Макаровна с силой захлопывала альбом и шла пить капли, а Терех вбирался на подоконник. А Катя тоже тогда уже тоже кое-что понимала. От этих альбомов к ней приходила одна тяжелая мысль, что все взрослые и даже Макаровна, оказывается, были когда-то молодыми, а, может быть, даже маленькими. Значит и ей когда-нибудь придется стать взрослой и все-таки пойти, как Терех, в садик. Но, самое главное, иногда все становятся покойными и остаются только на фотографиях. И когда Катя уставала ждать маму, то ей вдруг начинало казаться, что мама больше никогда не придет, потому что от нее останется у Катьки одна фотография. Тогда она начинала орать так, что соседи стукали Макаровне в стенку.
Лето – это совсем другой коленкор, это вам не зима. Как усидеть летом под столом, если в окно плещет радостное солнце и тянет, манит на улицу? А в комнате парит тополиный пух, и из полисадника пахнет так, что кружится голова.
Макаровна, зараза, все тянула с отъездом к Ленке. А так бы они опять переехали дневать к Тереховым, пока их родители ударно вкалывали за залеты его папки, и уж точно сбежали бы ловить рыбу. Льдин на реке летом не бывает, поэтому никакой опасности в голубоватой, искрившейся на солнце воде Терех не усматривал.
А потом им стало совсем невмоготу, и они все-таки сбежали, как только Макаровна в очередной раз поперлась звонить Ленке.
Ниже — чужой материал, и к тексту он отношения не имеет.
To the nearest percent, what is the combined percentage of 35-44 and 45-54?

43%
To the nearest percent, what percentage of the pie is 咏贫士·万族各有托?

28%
Без мамы Катя еще никогда со двора не уходила, и хотя без мамы ей было немножко страшно, но она уже начинала понимать, что самое интересное начинается в жизни без мамы. Удочки Терех старший хранил прямо под лестницей в подъезде, рядом с метлой дворничихи тети Маши. С удочками они захватили какой-то пакетик, наверно, с червячками. Сзади оглушительно засигналила им огромная машина, и близнецы чуть опять не усикались. Но Терех упрямо вел свою команду к лодочному причалу. День был рабочий, заводу, к которому лепились их дома, выдали опять какое-то ответственное задание, поэтому на берегу не было ни души. Зато возле причала торчали из воды, привязанные толстыми веревками к столбикам ограждения, лодки. Терех сказал, что хотя мотыль у него самый лучший, а червей он только с утра накопал, надо все равно плыть на лодке на середину реки для улучшения поклевки.